## [Assignment]
Without including any pictures, write out all the entries exactly.

## [Exercise data]
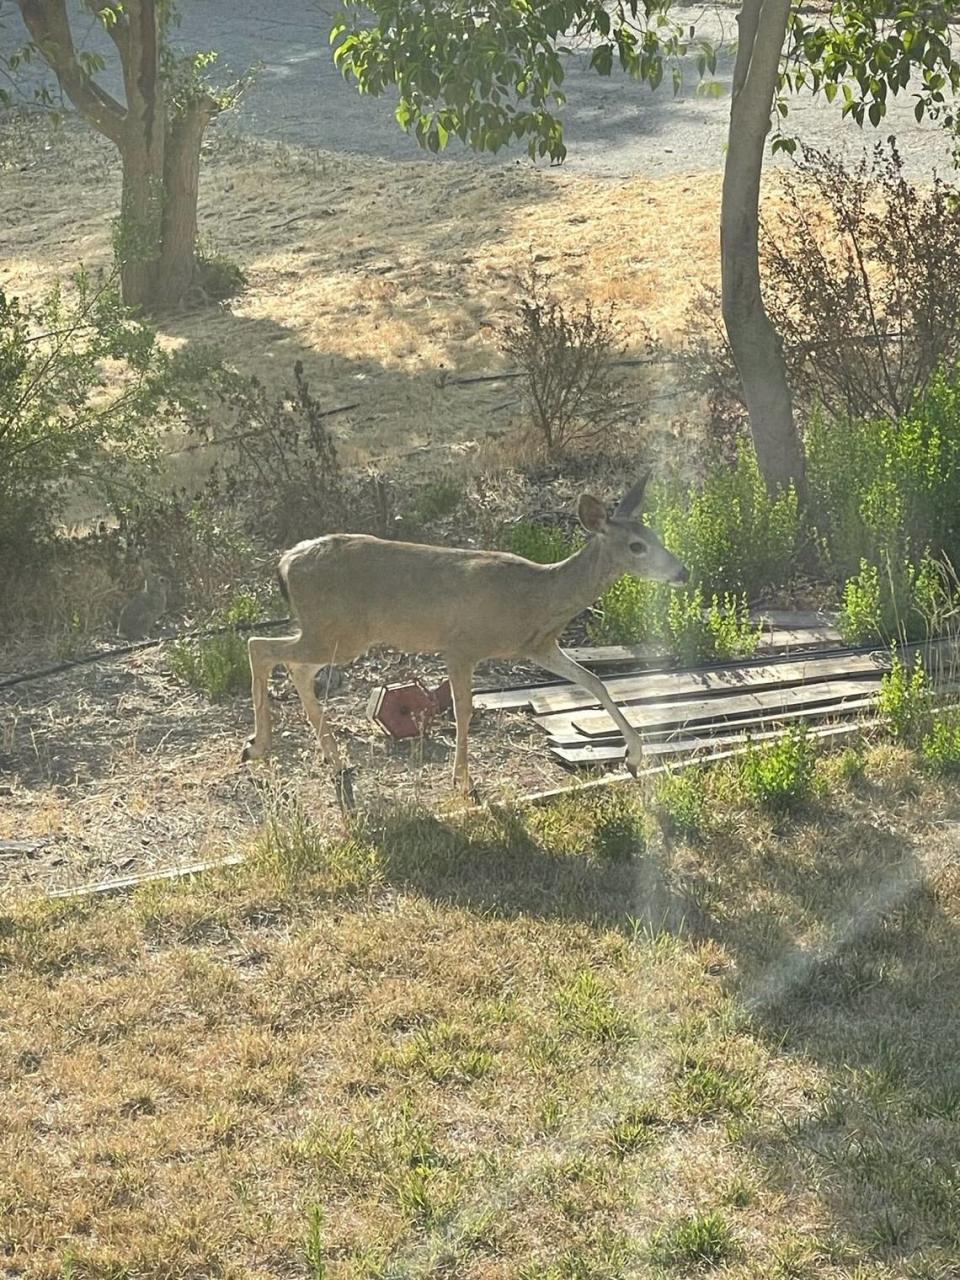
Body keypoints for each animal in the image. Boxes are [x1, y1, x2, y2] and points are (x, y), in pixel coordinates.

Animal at [244, 476, 686, 803]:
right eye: (636, 546)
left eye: (656, 536)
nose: (681, 572)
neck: (538, 598)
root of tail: (286, 561)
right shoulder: (460, 646)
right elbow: (464, 711)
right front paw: (463, 782)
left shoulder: (539, 646)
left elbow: (595, 681)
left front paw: (634, 757)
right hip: (336, 631)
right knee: (258, 646)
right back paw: (258, 747)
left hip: (336, 633)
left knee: (295, 667)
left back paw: (334, 760)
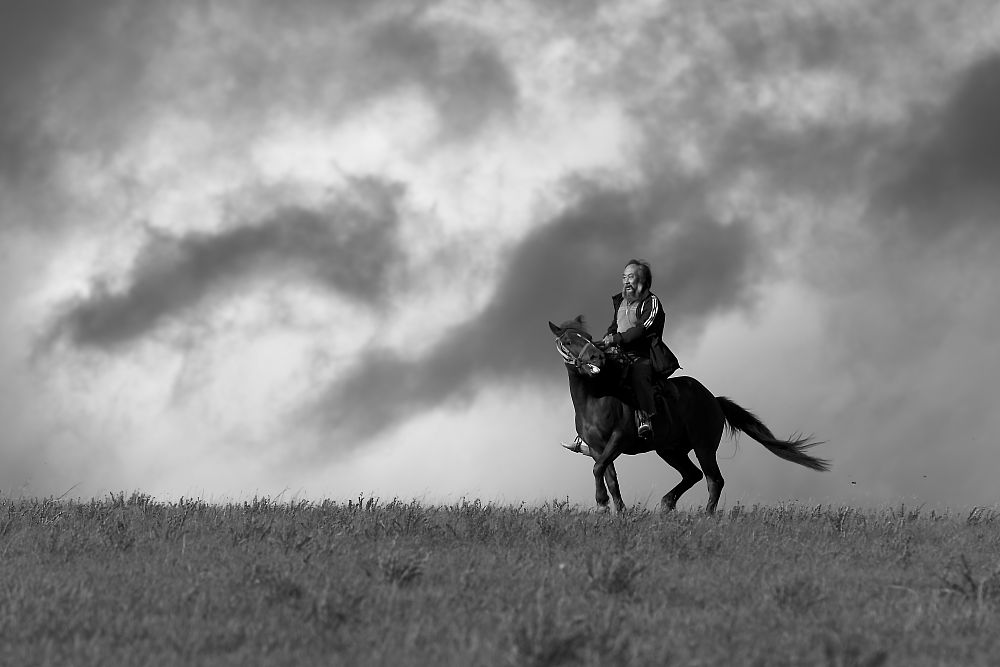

## [Your response]
Body keypoints for each animal in the image. Boxes are [x1, y1, x2, y2] and points are (x, y), in pixel coordinates.

Animal at [244, 476, 686, 803]:
right eye: (636, 546)
left eye: (656, 536)
nose: (681, 572)
neck: (538, 598)
root of tail: (286, 561)
right shoulder: (460, 646)
right elbow: (464, 711)
right front paw: (463, 782)
left shoulder: (539, 646)
left elbow: (595, 681)
left front paw: (634, 757)
right hip: (336, 631)
right knee: (258, 646)
right back paw: (258, 747)
left hip: (336, 633)
left knee: (295, 667)
left back paw: (334, 760)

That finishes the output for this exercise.